Database ItemWriters

While both flat files and XML files have a specific ItemWriter instance, there is no exact equivalent in the database world. This is because transactions provide all the needed functionality. ItemWriter implementations are necessary for files because they must act as if they’re transactional, keeping track of written items and flushing or clearing at the appropriate times. Databases have no need for this functionality, since the write is already contained in a transaction.
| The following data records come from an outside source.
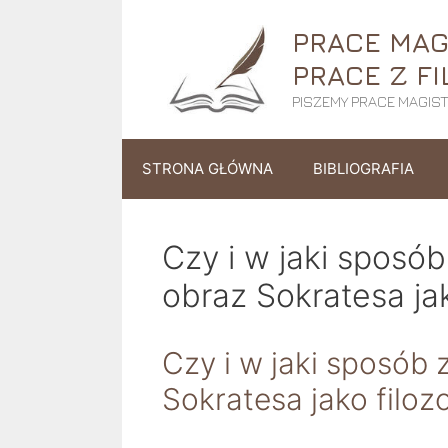
Przejdź
PRACE MAGI
do
treści
PRACE Z FI
PISZEMY PRACE MAGISTE
STRONA GŁÓWNA
BIBLIOGRAFIA
Czy i w jaki sposób
obraz Sokratesa jak
Czy i w jaki sposób 
Sokratesa jako filoz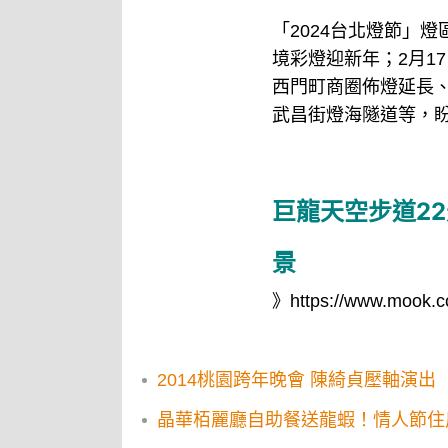
「2024台北燈節」
境彩燈迎新年；2月1
西門町商圈佈燈延長
武昌街燈海隧道等，
巨龍天空步道2
景
》
https://www.mook.c
2014桃園跨年晚會 陳綺貞壓軸演出
晶華栢麗廳自助餐送龍蝦！情人節住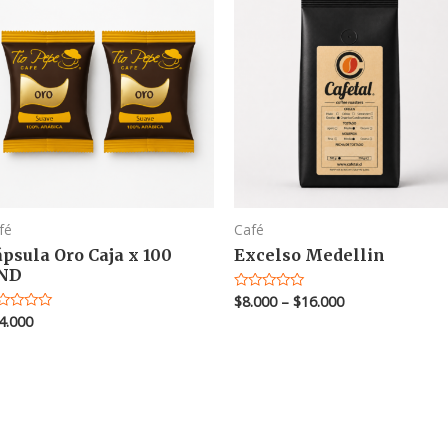
fé
Café
psula Oro Caja x 100
Excelso Medellin
ND
$
8.000
–
$
16.000
Valorado
en
4.000
lorado
0
de
5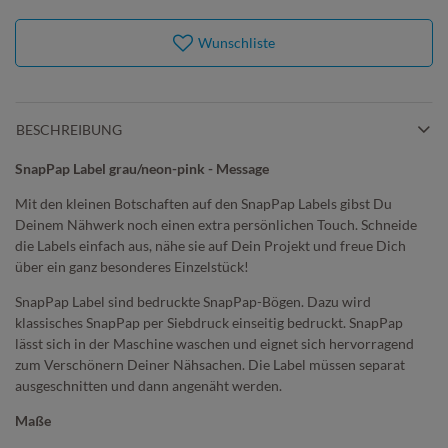
Wunschliste
BESCHREIBUNG
SnapPap Label grau/neon-pink - Message
Mit den kleinen Botschaften auf den SnapPap Labels gibst Du
Deinem Nähwerk noch einen extra persönlichen Touch. Schneide
die Labels einfach aus, nähe sie auf Dein Projekt und freue Dich
über ein ganz besonderes Einzelstück!
SnapPap Label sind bedruckte SnapPap-Bögen. Dazu wird
klassisches
SnapPap per Siebdruck einseitig bedruckt.
SnapPap
lässt sich in der Maschine waschen und eignet sich hervorragend
zum Verschönern Deiner Nähsachen. Die Label müssen separat
ausgeschnitten und dann angenäht werden.
Maße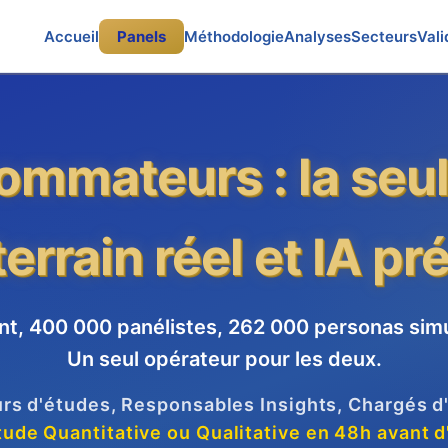
Accueil
Panels
Méthodologie
Analyses
Secteurs
Vali
mmateurs : la seu
terrain réel et IA pr
nt, 400 000 panélistes, 262 000 personas simu
Un seul opérateur pour les deux.
rs d'études, Responsables Insights, Chargés d
tude Quantitative ou Qualitative en 48h avant d'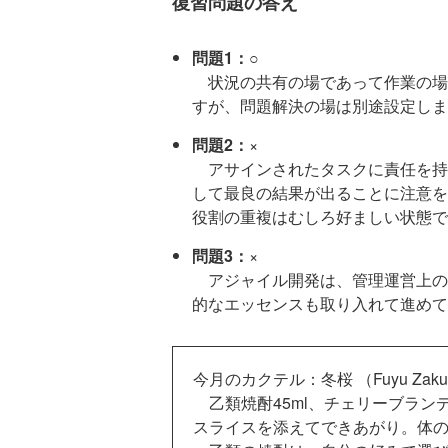
復習問題の答え
問題1：
○
状況の共有の場であって作業の場
すが、問題解決の場は別途設定しま
問題2：
×
アサインされたタスクに責任を持
して最良の結果が出ることに注意を
役割の重複はむしろ好ましい状態で
問題3：
×
アジャイル開発は、管理運営上の
的なエッセンスも取り入れて進めて
今月のカクテル：冬桜 （Fuyu Zaku
乙類焼酎45ml、チェリーブランデ
スライスを添えてできあがり。体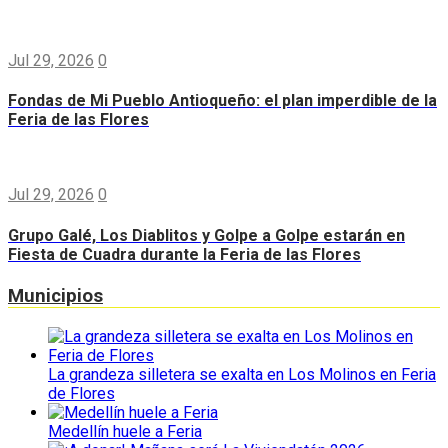
Jul 29, 2026
0
Fondas de Mi Pueblo Antioqueño: el plan imperdible de la
Feria de las Flores
Jul 29, 2026
0
Grupo Galé, Los Diablitos y Golpe a Golpe estarán en
Fiesta de Cuadra durante la Feria de las Flores
Municipios
La grandeza silletera se exalta en Los Molinos en Feria
de Flores
Medellín huele a Feria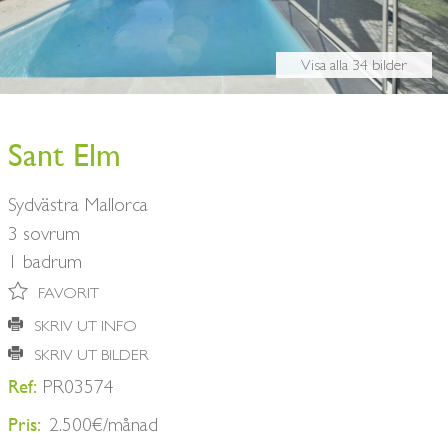
BUY A HOME
SAMARBETSPARTNERS
ÄGARE
Visa alla 34 bilder
KONTAKTA OSS
NYHETSBREV
Sant Elm
Sydvästra Mallorca
3 sovrum
1 badrum
FAVORIT
SKRIV UT INFO
SKRIV UT BILDER
Ref:
PR03574
Pris:
2.500€/månad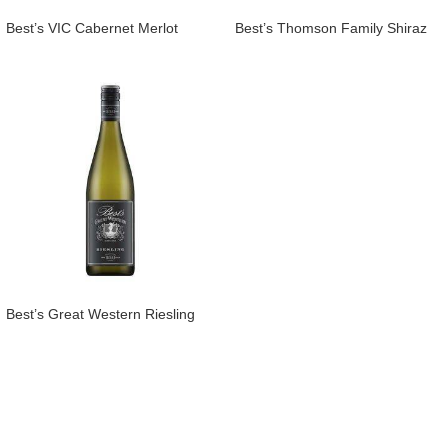
Best’s VIC Cabernet Merlot
Best’s Thomson Family Shiraz
Best’s Great Western Riesling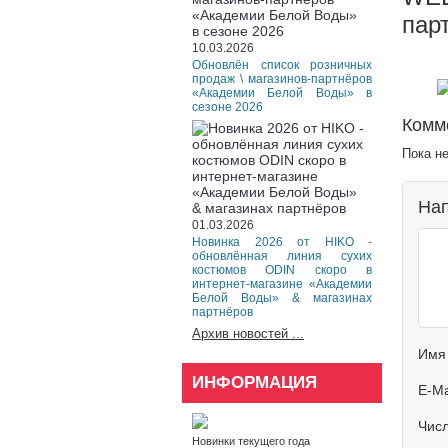
пар
10.03.2026
Обновлён список розничных
продаж \ магазинов-партнёров
«Академии Белой Воды» в
сезоне 2026
Комм
Пока н
Нап
01.03.2026
Новинка 2026 от HIKO -
обновлённая линия сухих
костюмов ODIN скоро в
интернет-магазине «Академии
Белой Воды» & магазинах
партнёров
Архив новостей ...
Имя
ИНФОРМАЦИЯ
E-Ma
Чис
Новинки текущего года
Users can create their own DAOs that implement the ItemWriter interface or use one from a custom ItemWriter that’s written for generic processing concerns. Either way, they should work without any issues. One thing to look out for is the performance and error handling capabilities that are provided by batching the outputs. This is most common when using hibernate as an ItemWriter but could have the same issues when using JDBC batch mode. Batching database output does not have any inherent flaws, assuming we are careful to flush and there are no errors in the data. However, any errors while writing can cause confusion, because there is no way to know which individual item caused an exception or even if any individual item was responsible, as illustrated in the following image:

Error On Flush
Figure 2. Error On Flush

If items are buffered before being written, any errors are not thrown until the buffer is flushed just before a commit. For example, assume that 20 items are written per chunk, and the 15th item throws a DataIntegrityViolationException. As far as the Step is concerned, all 20 item are written successfully, since there is no way to know that an error occurs until they are actually written. Once Session#flush() is called, the buffer is emptied and the exception is hit. At this point, there is nothing the Step can do. The transaction must be rolled back. Normally, this exception might cause the item to be skipped (depending upon the skip/retry policies), and then it is not written again. However, in the batched scenario, there is no way to know which item caused the issue. The whole buffer was being written when the failure happened. The only way to solve this issue is to flush after each item, as shown in the following image:

Error On Write
Figure 3. Error On Write

This is a common use case, especially when using Hibernate, and the simple guideline for implementations of ItemWriter is to flush on each call to write(). Doing so allows for items to be skipped reliably, with Spring Batch internally taking care of the granularity of the calls to ItemWriter after an error.